そのほかには、企業にフードドライブ回収ボックス設置の依頼をするときに、神奈川県庁政策局の方や横浜市資源循環局の方が一緒に来て呼びかけてくれることもありました。こういった協力体制により、地域に回収拠点を増やしてより多くの食品を集めることが可能になっています。県で実施しているSDGsの取り組みに参加し、広く食品の寄付を呼びかけることもできました。
■今後の課題
――企業・自治体など様々なステークホルダーと非常によい関係性を構築されているんですね。うまくいっている部分が多いかと思うのですが、一方で今後の取り組みにおいて課題になることはなにかありますか。
藤田さん:
まずはキャパシティの問題ですね。現在の食品取扱い量が年間で300‐350トンです。生協の倉庫を安く借りられたり、仮置き場の無償提供などもありますが、これ以上増やそうとなると、もう保管場所がありません。400トン程度が限界だと考えています。それでも、神奈川の食品ロス全体からすると微々たる量です。
対応として、各地のフードバンクと連携して保管能力を向上すれば取扱量を倍くらいにできるかもしれません。例えば、藤沢市では市民団体が行政や社協と連携してフードバンクふじさわを設立、市は卸売市場の一角を倉庫・事務所として提供しています。同じようなことを県内の複数の自治体などでやっていき、配布先が増えれば取扱量が増やせるでしょう。
また、長期的には世代交代がうまくできるかも重要となります。今のフードバンク運営の担い手は60歳以上が中心です。ボランティアとして大学生などが参加してくれますが、そこに就職するということはほとんどありません。例えば、アメリカは日本に比べて若者がフードバンクに従事していることが多いようですが、その背景には支援のための財源規模や制度の違いがあると思います。予算規模では何十倍も差があります。国が主導して基金を作るなど大きな変化がない限り、今の日本の枠組みではどこのフードバンクもいっぱいいっぱいになってきているのではないでしょうか。
これまでの様々なステークホルダーの取り組みで、家庭から出される食品ロスは減っています。神奈川では2019年度に21万トンのロスが発生していましたが、2022年度には17万トンまで減少しています。それに伴い、焼却処理の費用が単純推計で約15億円削減できています。一方でまだまだロスは多く、食品を必要としている方も増えているような状況なので、その15億円を食品ロス削減のための再投資に回すような考え方で、フードバンク関連団体を支援することを検討してもよいと思います。
■まとめ
お話を伺って印象的だったのは、その規模の大きさでした。350トンもの食品を取り扱い、神奈川の広い地域をカバーして県内各地の食品を必要とする方々への支援ネットワークを構築されている点は、仕組みづくりやオペレーションの面で素晴らしい運営です。

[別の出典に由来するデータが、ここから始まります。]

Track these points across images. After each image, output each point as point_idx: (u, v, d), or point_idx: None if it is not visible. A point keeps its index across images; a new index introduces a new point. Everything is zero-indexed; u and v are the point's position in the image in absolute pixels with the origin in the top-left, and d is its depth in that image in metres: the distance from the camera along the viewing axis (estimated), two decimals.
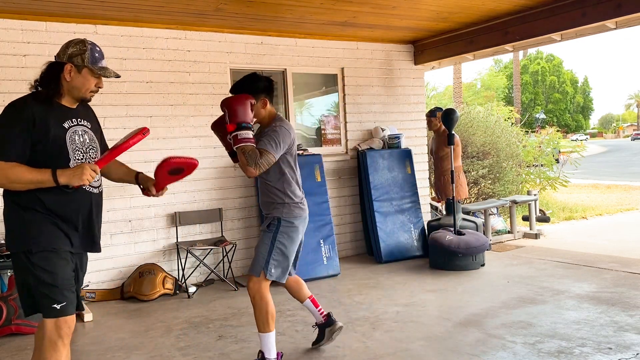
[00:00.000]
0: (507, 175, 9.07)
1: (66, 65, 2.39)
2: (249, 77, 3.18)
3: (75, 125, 2.42)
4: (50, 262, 2.30)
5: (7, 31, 4.63)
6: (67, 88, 2.41)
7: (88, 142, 2.47)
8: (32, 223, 2.31)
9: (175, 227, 5.36)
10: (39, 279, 2.28)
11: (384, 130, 6.45)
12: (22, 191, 2.30)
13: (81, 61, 2.39)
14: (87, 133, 2.48)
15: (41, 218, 2.32)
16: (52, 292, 2.29)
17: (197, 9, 4.81)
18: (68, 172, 2.30)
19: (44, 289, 2.29)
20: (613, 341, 3.33)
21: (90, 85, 2.44)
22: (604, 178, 17.02)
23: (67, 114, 2.41)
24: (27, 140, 2.27)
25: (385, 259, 5.95)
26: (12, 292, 4.09)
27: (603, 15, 4.91)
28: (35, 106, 2.32)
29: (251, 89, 3.08)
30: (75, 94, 2.43)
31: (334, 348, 3.47)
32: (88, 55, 2.41)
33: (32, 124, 2.28)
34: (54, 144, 2.33)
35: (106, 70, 2.48)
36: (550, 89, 55.15)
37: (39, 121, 2.29)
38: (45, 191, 2.31)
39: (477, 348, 3.33)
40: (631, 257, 5.70)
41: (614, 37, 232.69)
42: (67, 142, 2.36)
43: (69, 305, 2.35)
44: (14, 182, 2.26)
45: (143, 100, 5.18)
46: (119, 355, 3.56)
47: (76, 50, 2.41)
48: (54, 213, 2.34)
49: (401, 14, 5.44)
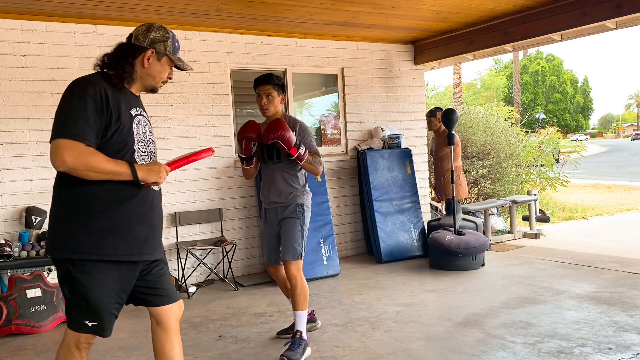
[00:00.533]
0: (507, 175, 9.07)
1: (147, 50, 2.18)
2: (275, 75, 3.45)
3: (138, 115, 2.21)
4: (89, 274, 2.05)
5: (7, 31, 4.63)
6: (141, 74, 2.21)
7: (149, 135, 2.26)
8: (82, 226, 2.05)
9: (175, 227, 5.36)
10: (76, 291, 2.06)
11: (384, 130, 6.45)
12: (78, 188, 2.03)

また、常温の食品だけでなく、冷凍食品を取り扱えるインフラを企業・行政と連携して構築されたことにより、より食品ロスの削減と困窮者支援を促進できている点も、トレーサビリティの確保とともに先進的です。それを様々なチャンネルでしっかりと発信しているところが、食品提供者である企業や個人への安心感を醸成し、良い関係性の構築にもつながっているのでしょう。すばらしい好循環です。企業からの視察依頼が常にあるということも伺いましたが、それも、そういった信頼感から来ているのだと感じます。
そんな状況でも、今後の継続性や発展性を考えるとキャパシティ不足や世代交代の難しさという問題があるということは非常に重要な側面で、多様なステークホルダーが知恵をしぼって解決に取り組まねばならない課題です。我々としても、引き続き活動支援につながる調査研究などを続けていかなければならないと改めて考えました。
最後に、フードバンクかながわに寄せられた「ありがとうの声」を1つ紹介します。
こちらのご家庭に支援が届いて、本当に良かったと思います。これからも、フードバンクかながわをはじめとする全国の支援団体の活動が一人でも多くの困っている人のところに届くことを強く願っています。
藤田さん、貴重なお話をありがとうございました。